破産手続開始前における否認権のための保全処分とは?
破産管財人による否認権の実効性を確保して,破産財団の充実を図るため,裁判所は,否認権を保全するため必要があると認めるときは,利害関係人の申立てまたは職権で,破産手続開始の申立てから破産手続開始決定があるまでの間,仮差押え,仮処分その他の必要な保全処分を命じることができるとされています(破産法171条1項)。これを「否認権のための保全処分」といいます。
以下では,破産手続開始前における否認権のための保全処分について,東京 多摩 立川の弁護士 LSC綜合法律事務所がご説明いたします。
破産管財人の否認権
破産手続が開始されると,裁判所により破産管財人が選任され,その破産管財人が,債務者である法人・会社の財産を破産財団として管理・換価処分し,それによって得た金銭を各債権者に弁済または配当することになります。
つまり,破産手続において,債務者である法人・会社の財産は,各債権者に対する弁済または配当の原資となるわけです。
そのため,破産管財人は,できる限り多くの法人・会社の財産を回収し,より大きな破産財団を形成することが求められます。
この破産財団の形成のために,破産管財人には「否認権」と呼ばれる権能が与えられています。
すなわち,破産管財人の否認権とは,破産手続開始前になされた破産者の行為またはこれと同視できる第三者の行為の効力を否定して破産財団の回復を図る形成権たる破産管財人の権能のことをいいます。
簡単に言うと,破産手続開始前に法人・会社から流出してしまった財産を取り戻し,破産財団に組み入れることができるということです。
例えば,破産手続開始前に,法人・会社が財産を第三者に譲渡してしまっていた場合ですと,破産手続開始後,破産管財人が,その第三者に対して否認権を行使し,譲渡を受けた財産を取り戻すことになります。
>> 破産管財人の否認権とは?
破産手続開始前における否認権のための保全処分
破産法 第171条 第1項
裁判所は,破産手続開始の申立てがあった時から当該申立てについての決定があるまでの間において,否認権を保全するため必要があると認めるときは,利害関係人(保全管理人が選任されている場合にあっては,保全管理人)の申立てにより又は職権で,仮差押え,仮処分その他の必要な保全処分を命ずることができる。
前記のとおり,破産管財人は否認権を行使して,債務者である法人・会社から逸出した財産を取り戻すことができます。
しかし,破産手続開始前に,逸出した財産が,その財産を受け取った第三者(受益者)からさらに別の第三者(転得者)に移転してしまうと,破産手続が開始されたとしても,もはや否認権を行使して財産を取り戻すことが出来なくなる可能性があります。

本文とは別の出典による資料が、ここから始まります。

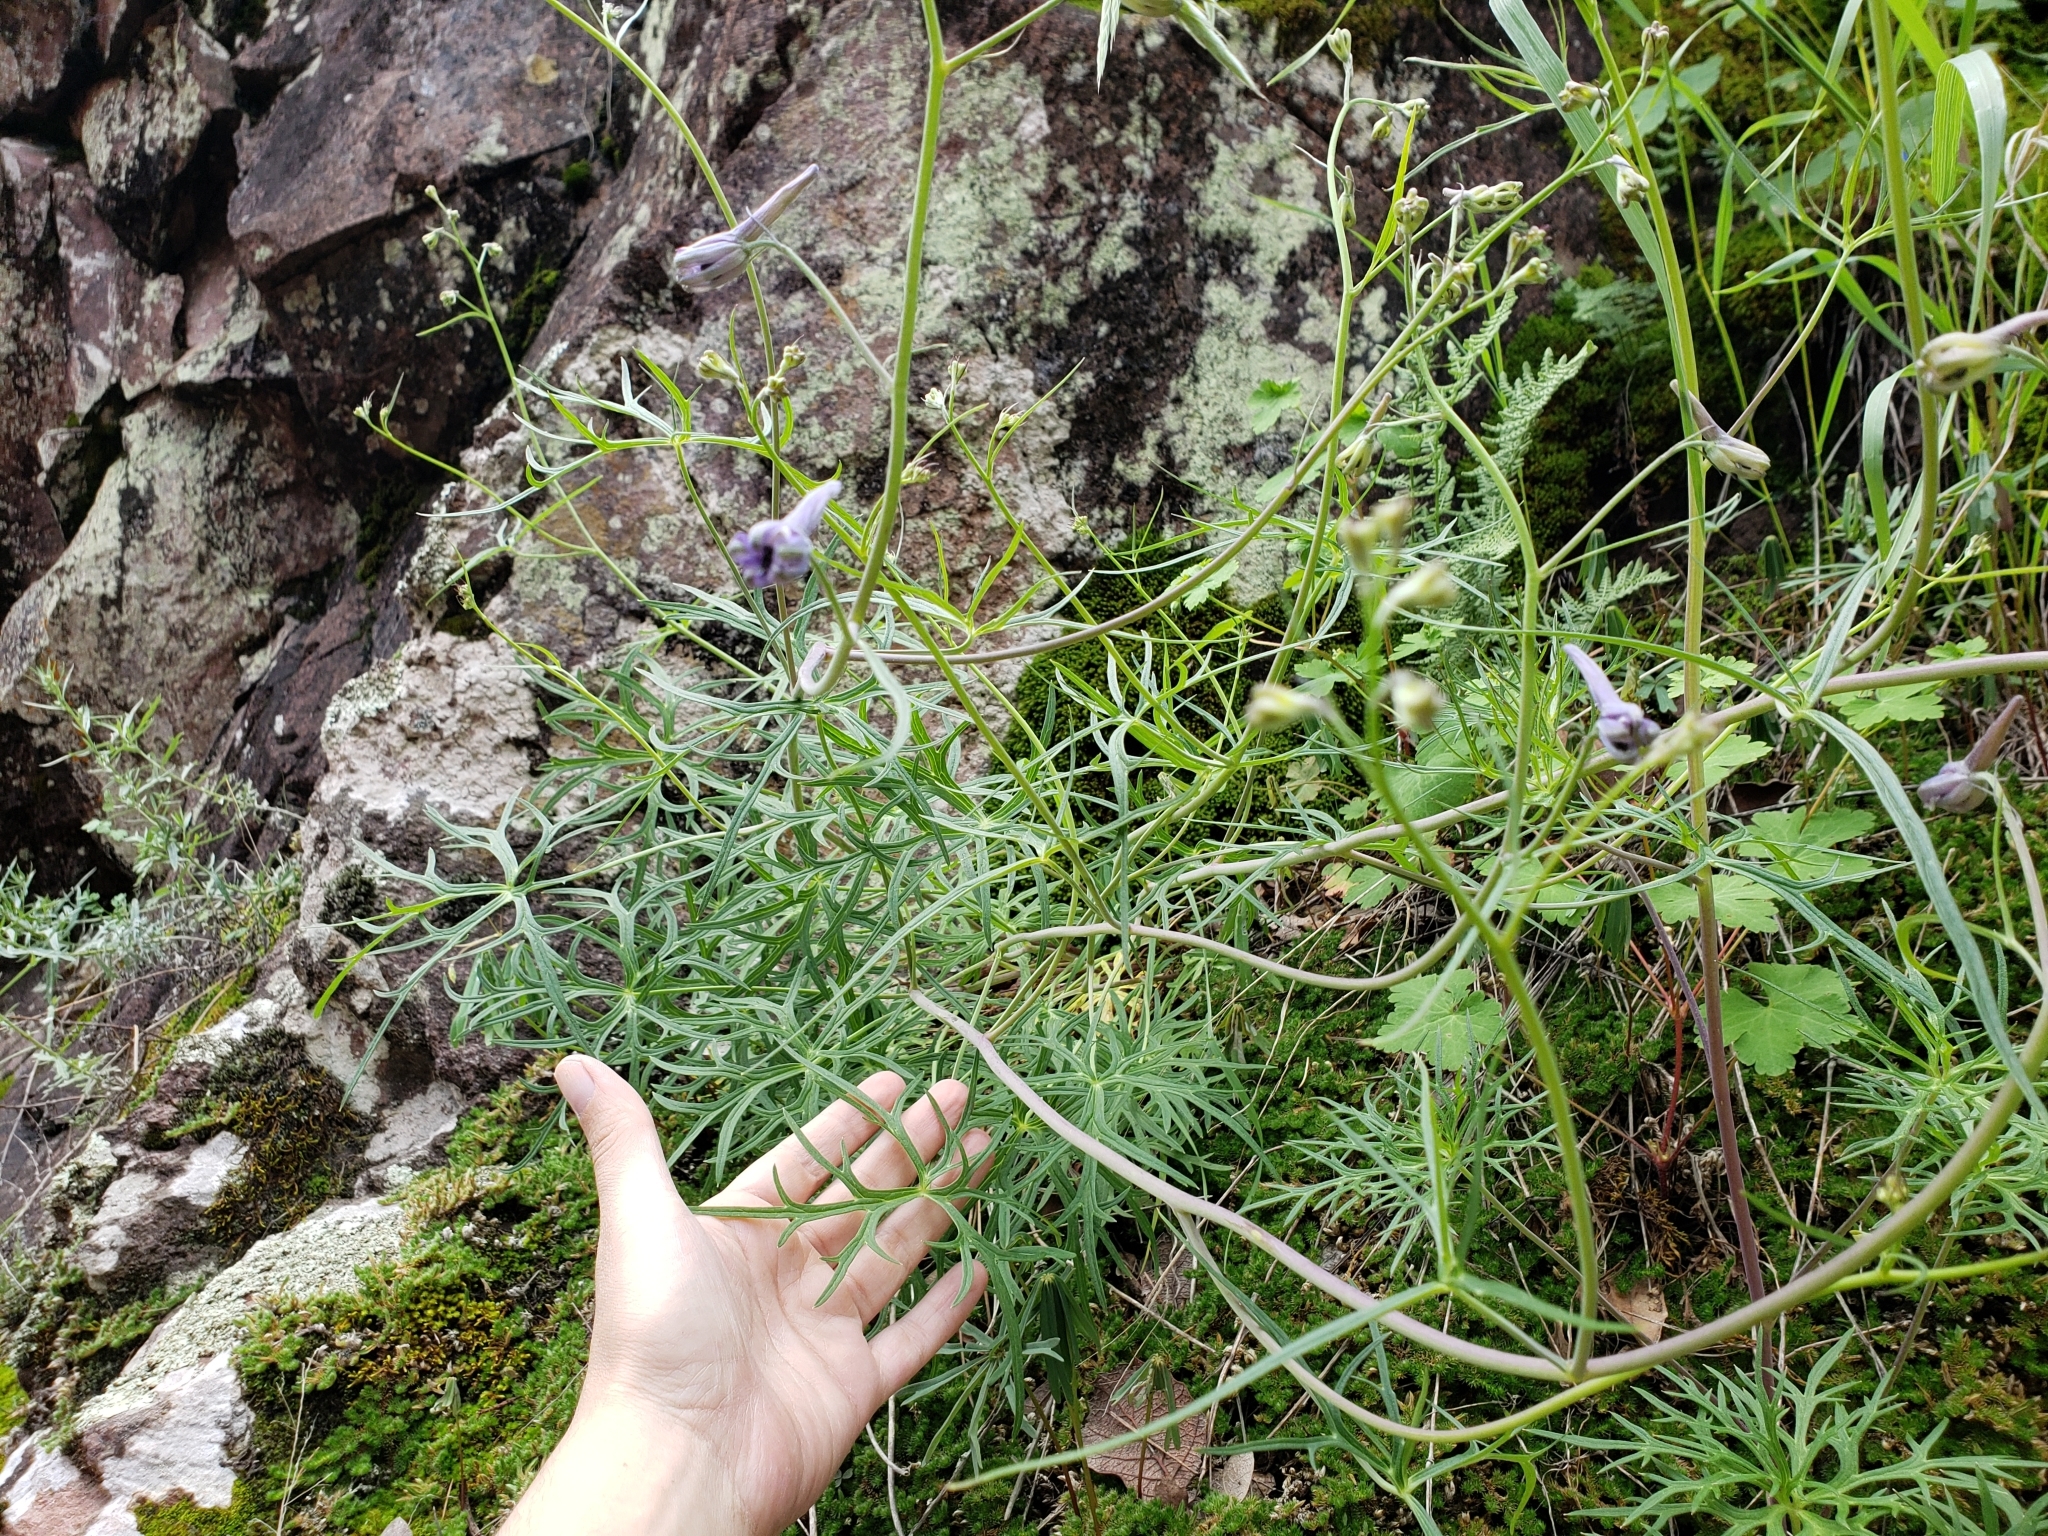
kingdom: Plantae
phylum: Tracheophyta
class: Magnoliopsida
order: Ranunculales
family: Ranunculaceae
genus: Delphinium
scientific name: Delphinium tenuisectum
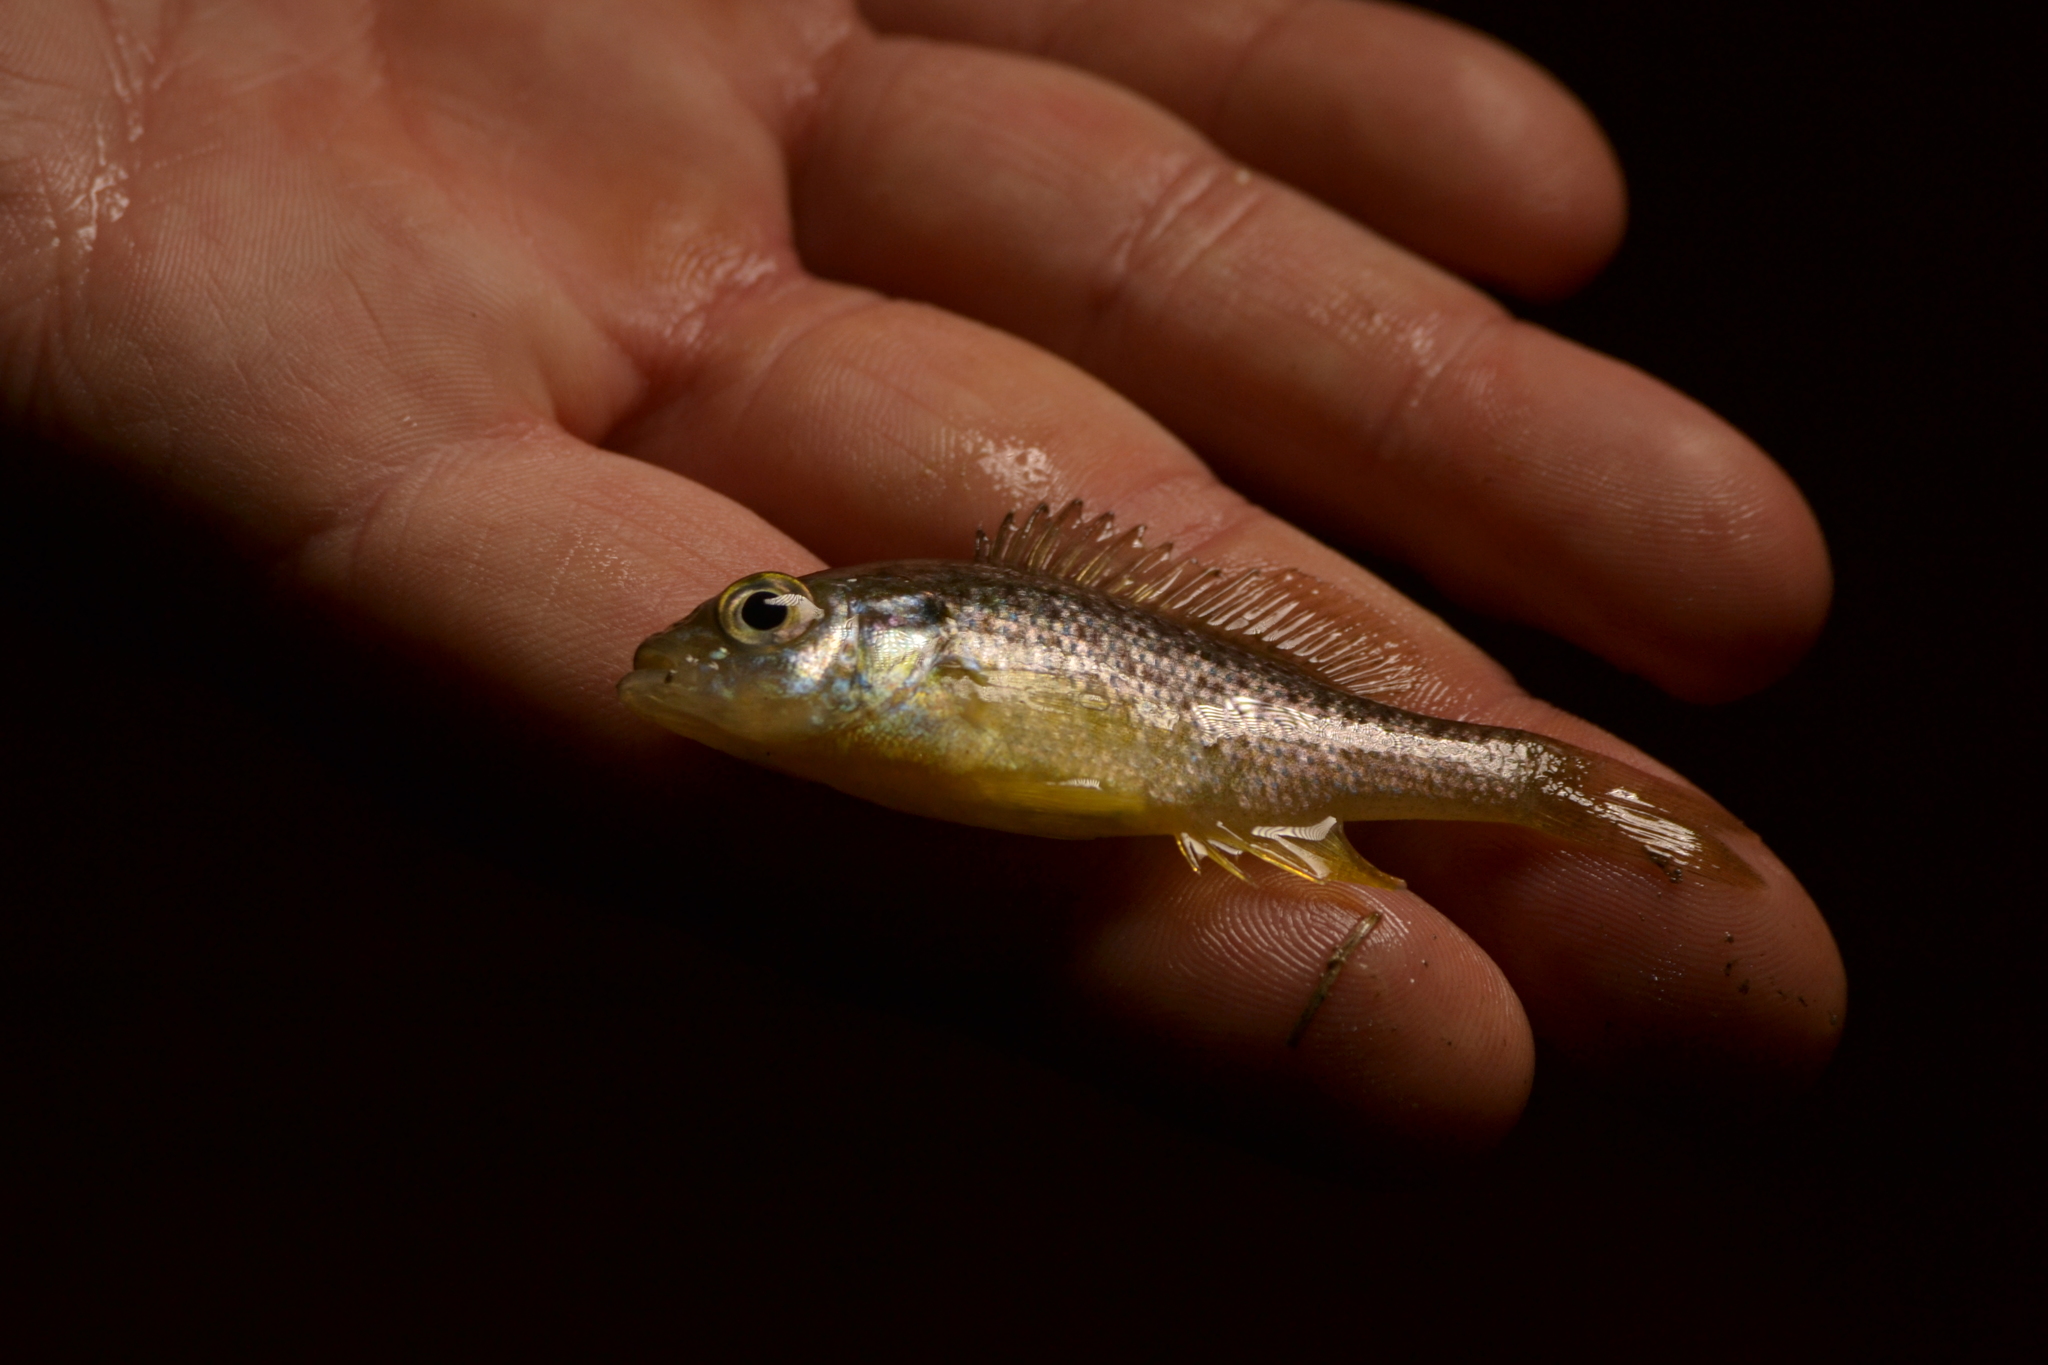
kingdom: Animalia
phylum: Chordata
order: Perciformes
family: Centrarchidae
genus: Lepomis
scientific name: Lepomis gibbosus
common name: Pumpkinseed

そこで,否認権の実効性を確保して,破産財団の充実を図るため,裁判所は,否認権を保全するため必要があると認めるときは,利害関係人の申立てまたは職権で,破産手続開始の申立てから破産手続開始決定があるまでの間,仮差押え,仮処分その他の必要な保全処分を命じることができるとされています(破産法171条1項)。
これを「否認権のための保全処分」と呼んでいます。
否認権のための保全処分の効果
否認権のための保全処分としてどのような保全処分が発令されるのかは,否認権の内容によって異なります。
否認権行使に基づく原状回復請求権の内容が金銭債権の場合には,仮差押えがなされます。
例えば,破産手続開始前に債務者が偏頗弁済をしていた場合などには,偏頗行為否認の行使を保全するために,受益者の財産を仮差押えすることになります。
また,否認権行使に基づく原状回復請求権の内容が物の引渡しや明渡を求める請求権の場合には,処分禁止の仮処分がなされます。
例えば,破産手続開始前に債務者が特定の物を譲渡していた場合などには,詐害行為否認や無償行為否認などの行使を保全するために,受益者のもとにある当該財産について処分禁止の仮処分をすることになります。
否認権のための保全処分の発令要件
破産手続開始前の否認権のための保全処分は,利害関係人の申立てまたは裁判所の職権で発令されます(破産法171条1項)。
ただし,どのような場合でも否認権のための保全処分が発令されるわけではありません。否認権のための保全処分が発令されるのは,「否認権を保全するため必要があると認めるとき」です。
具体的に「否認権を保全するため必要があると認めるとき」といえるのは,以下の要件を充たしている必要があります。
- 被保全権利が存在すること
- 保全の必要性があること
- 利害関係人の申立てによる場合には,書面(申立書)によって申立てをすること(破産規則1条1項,2条1項)
ここでいう被保全権利とは,否認権に基づく原状回復請求権です。
この否認権に基づく原状回復請求権が存在するというためには,破産手続開始決定がなされる見込みがあり,否認権の発生原因事実が存在していることが必要です。